Dear Feeling Vulnerable,
It makes perfect sense that the two of you would be feeling out of sorts about your future. Aging has some of the most profound and positive opportunities to experience while it can also be a time of great uncertainty. Most of us want to have some idea where we are headed in our lives and to have some sense of what to plan for. It is all too often that others will say, “But how can you plan when you have no idea what is going to happen to you?” Many of those people are shying away from finding out more. Many don’t want to know. It is unfortunate because when the time comes, they may not have a chance to express their wishes.
I am here to assure you that without knowing the precise changes that each of us will experience, there is information that is most useful . As we age, we know from statistics, that three out of four of us are going to require hands on care prior to the end of our lives. You cannot get around that fact.
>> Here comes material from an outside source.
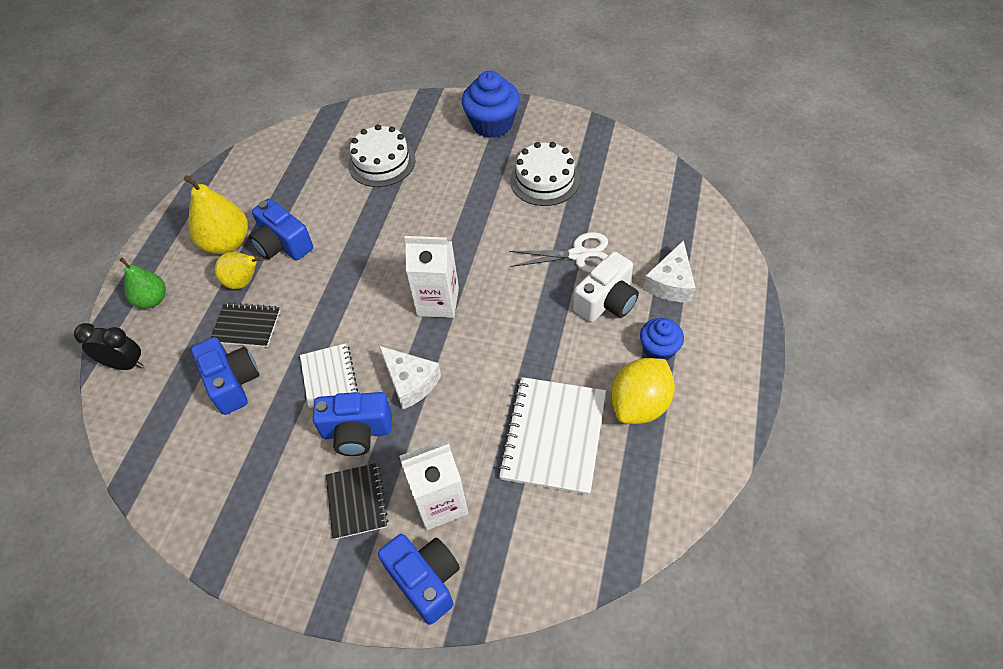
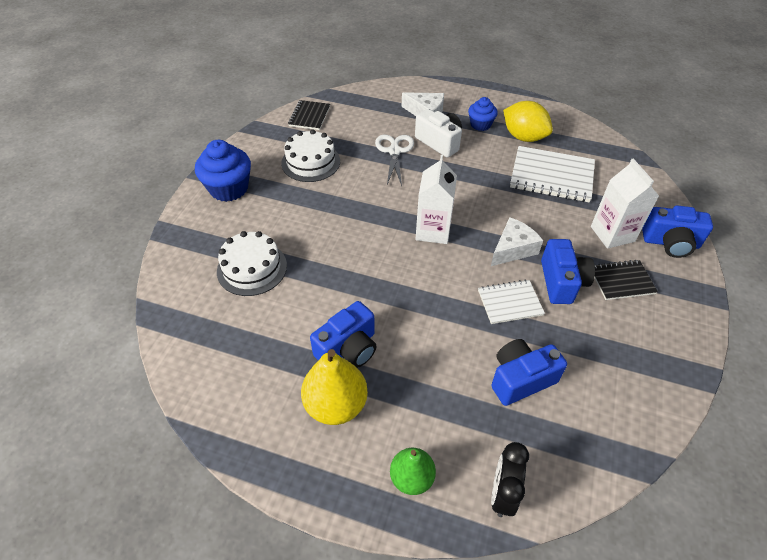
camera: 90 degrees left, 5 degrees down
black notebook [211,302,280,347] -> black notebook moved to [288,100,330,130]
yellow pear [215,252,263,289] -> none
blue camera [378,534,460,625] -> blue camera turned 135 degrees counterclockwise [642,205,713,258]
So why not take charge of thinking ahead so that you can experience some comfort in knowing that under particular circumstances, you have a plan. That’s right, a plan. Actually, you will likely have two or three plans…contingency plans.
The first step is to meet with a clinically trained Elder Care Consultant, trained as a clinician with vast experience and an encyclopedic knowledge of services. It is with them that you need to talk about yourselves. You will be asked to think about what is important to you. How do you view the world? Do you tend to see the cup half full or empty? If in the future, you do not want others, including health care professionals, to decide how you are going to live, where you will live, how your money will be spent and to have your choices honored, you want to be sure that an expert is told. This expert will ask lots and lots of questions to be sure that they will be able to represent you, to advocate for you and to ensure that your wishes are recognized and are adhered to when the time comes. This is an extremely important relationship. You must be sure that you decide if this Consultant is the person that you will be comfortable with as the years go by. Do you feel that they are listening? Do you feel that they could represent you and your wishes? Do you trust them?
Information regarding housing, care and funding must be addressed. To learn about insurance and public and private programs. To know about Veteran’s benefits for housing and care, to hear about specialized care for changes in memory/cognition and for consideration given to requests related to diversity. It may be vital to you to live among others of similar or different race, faith, gender identity, age, etc.
You should be advised to take a second and third step: retaining an Elder Law Attorney and a Financial Planner. Taking the information that you have learned from your conversations with the Elder Care Consultant to these professionals will complete what I refer to as “the trusted triangle.” Once they are privy to your lifestyle wishes and financial profile , they will talk with you to create necessary Advance Directives, Estate Planning documents and Financial Plans.
These are your advisors going forward to ensure that neither of you will ever be out there in this world as an older person without a safety net. Any of the plans developed with this threesome can be called into action at any time. As you age and find yourself having further questions or require someone to be with you, literally by your side through thick and thin, you will have what you need.
Isn’t this reassuring?
Choices are what we all want. To have control is critical. Having our choices honored is not to be compromised.